Meu voto é no sentido de reafirmar a jurisprudência desta galanteio. Concluo, assim, pela incompetência absoluta do STF para o julgamento deste processo, na medida em que os denunciados já haviam perdido os seus cargos”, afirmou.
Fux criticou ainda o indumento de a previsão de renda privilegiado ter pretérito por inúmeras mudanças, causando uma “banalização” dessa conhecimento constitucional.
O ministro ressaltou de modo crítico que uma das mudanças foi feita em seguida os atos criminosos da trama golpista.
Ele se refere à mudança no regimento que permitiu o STF julgar, com renda privilegiado, pessoas que já deixaram o missão público, mas cometeram os crimes durante o procuração.
Essa mudança permitiu que Jair Bolsonaro fosse julgado pelo STF, ao invés de ter o caso analisado por tribunal geral.

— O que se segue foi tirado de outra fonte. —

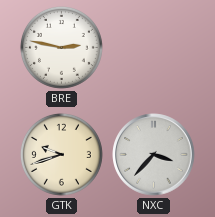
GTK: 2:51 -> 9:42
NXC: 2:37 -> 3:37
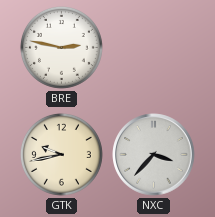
GTK: 9:42 -> 9:43
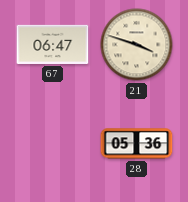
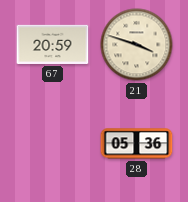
67: 06:47 -> 20:59
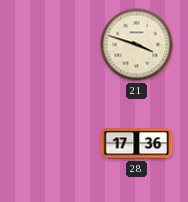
67: 20:59 -> none
28: 05:36 -> 17:36
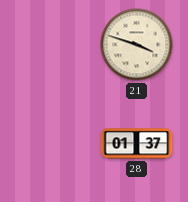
28: 17:36 -> 01:37
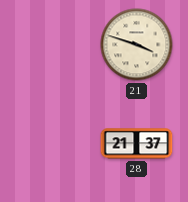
28: 01:37 -> 21:37
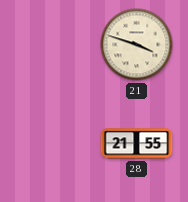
28: 21:37 -> 21:55
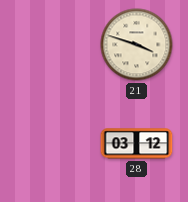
28: 21:55 -> 03:12
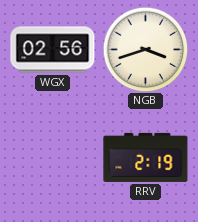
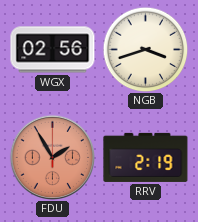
FDU: none -> 1:55
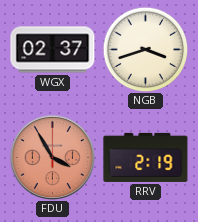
WGX: 02:56 -> 02:37
FDU: 1:55 -> 3:55
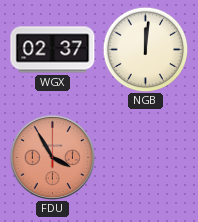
NGB: 3:42 -> 12:01
RRV: 2:19 -> none
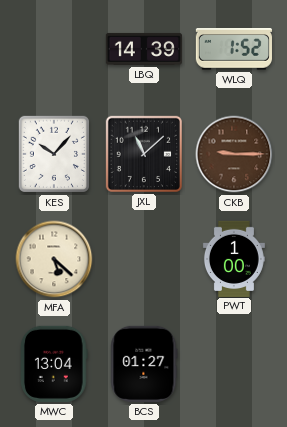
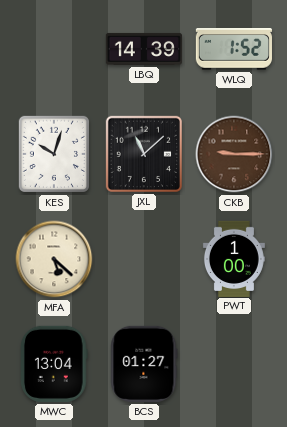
KES: 10:07 -> 10:03
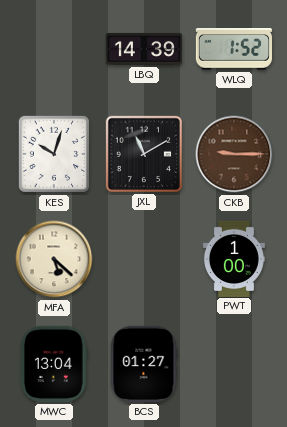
JXL: 11:08 -> 11:10
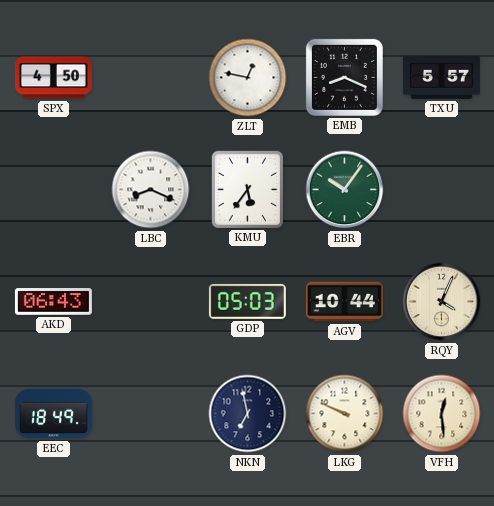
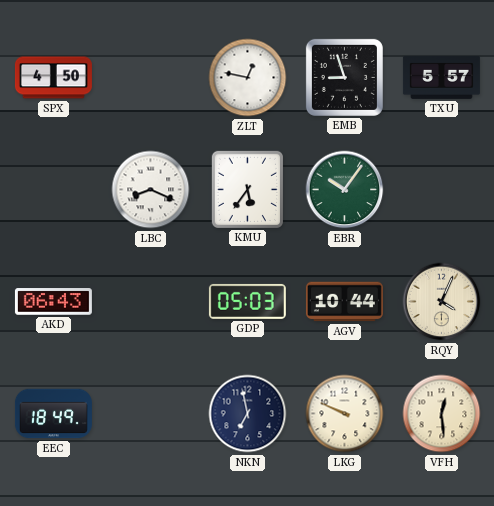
EMB: 8:19 -> 8:57
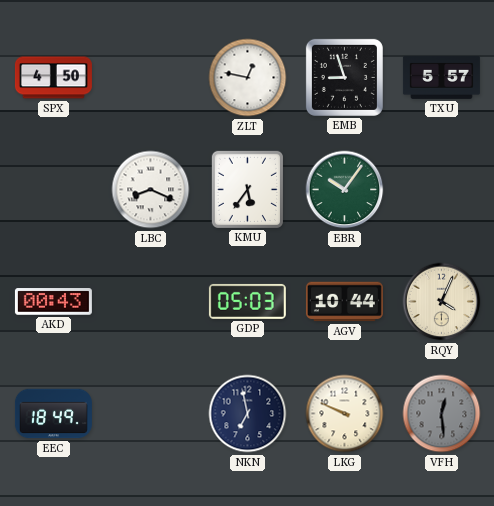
AKD: 06:43 -> 00:43
VFH dial: cream -> grey
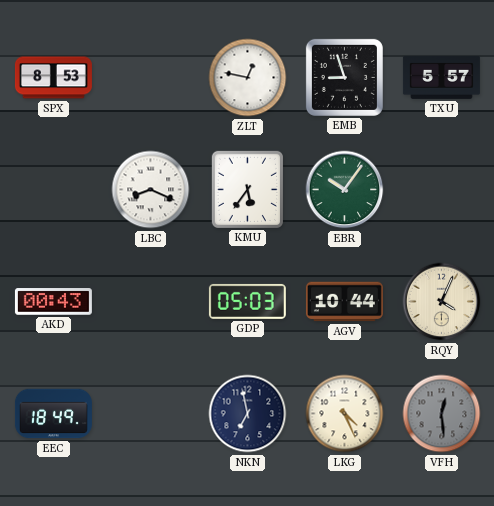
SPX: 4:50 -> 8:53
LKG: 9:49 -> 4:26
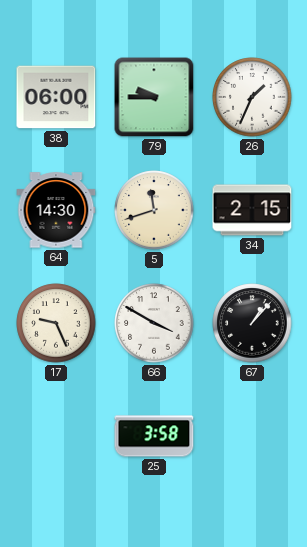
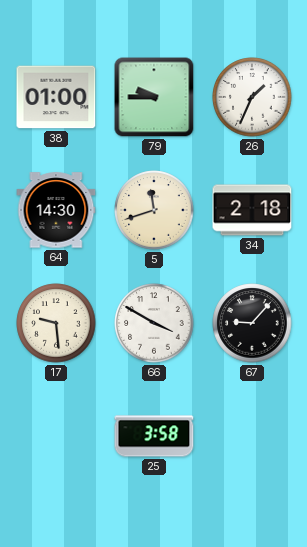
38: 06:00 -> 01:00
34: 2:15 -> 2:18
17: 9:26 -> 9:29
67: 1:07 -> 9:07
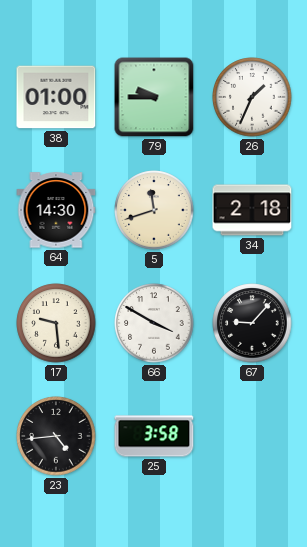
23: none -> 4:44
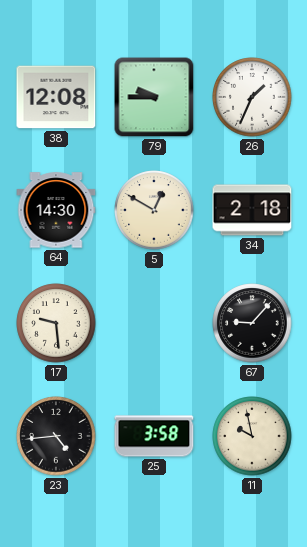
38: 01:00 -> 12:08
5: 11:42 -> 12:50
66: 3:50 -> none
11: none -> 9:58
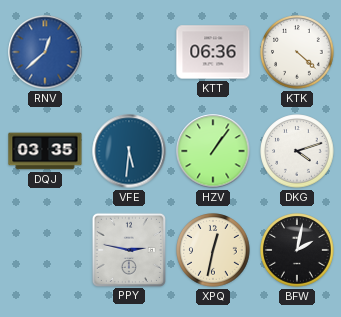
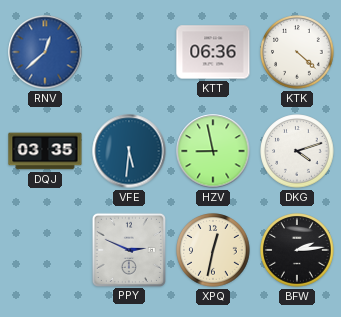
HZV: 1:06 -> 8:58
PPY: 2:47 -> 2:49
BFW: 2:02 -> 2:14
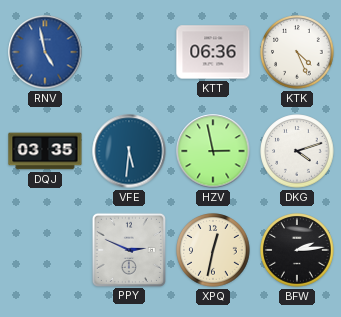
RNV: 12:38 -> 4:58
KTK: 4:22 -> 4:26
HZV: 8:58 -> 2:58
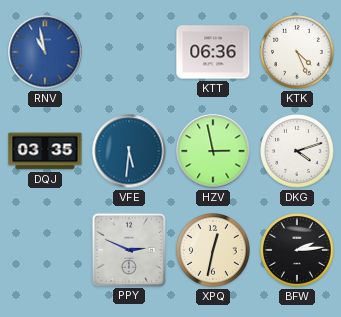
RNV: 4:58 -> 10:58
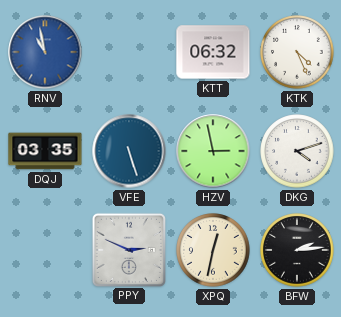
KTT: 06:36 -> 06:32
VFE: 5:31 -> 5:27
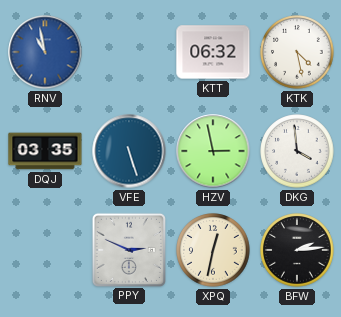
KTK: 4:26 -> 4:28
DKG: 4:12 -> 3:59
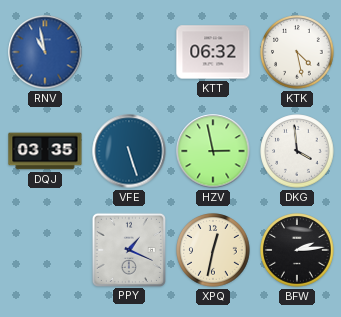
PPY: 2:49 -> 1:19
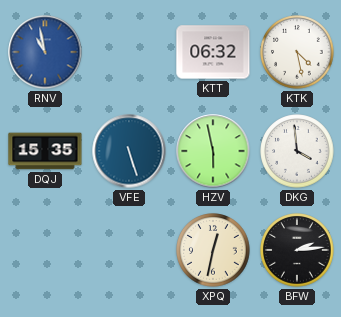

O julgamento da trama golpista na Primeira Turma do Supremo ocorre porque o processo (Ação Penal 2668) está sob relatoria do ministro Alexandre de Moraes, que é integrante do colegiado. Logo, o processo é direcionado maquinalmente à turma do relator.
O magistrado já havia sinalizado divergência com Alexandre de Moraes, relator do caso, na sessão de terça-feira (9). Na ocasião, antes de Moraes iniciar a estudo das preliminares suscitadas pelas defesas, Fux pediu a termo para proferir que “voltaria a elas” quando fosse o seu momento de se manifestar.
O julgamento está previsto para suceder até sexta-feira (12). Além de Fux, nesta quarta-feira (10), os ministros Cármen Lúcia e Cristiano Zanin, presidente do colegiado, também votam para desaprovar, ou desculpar, os réus.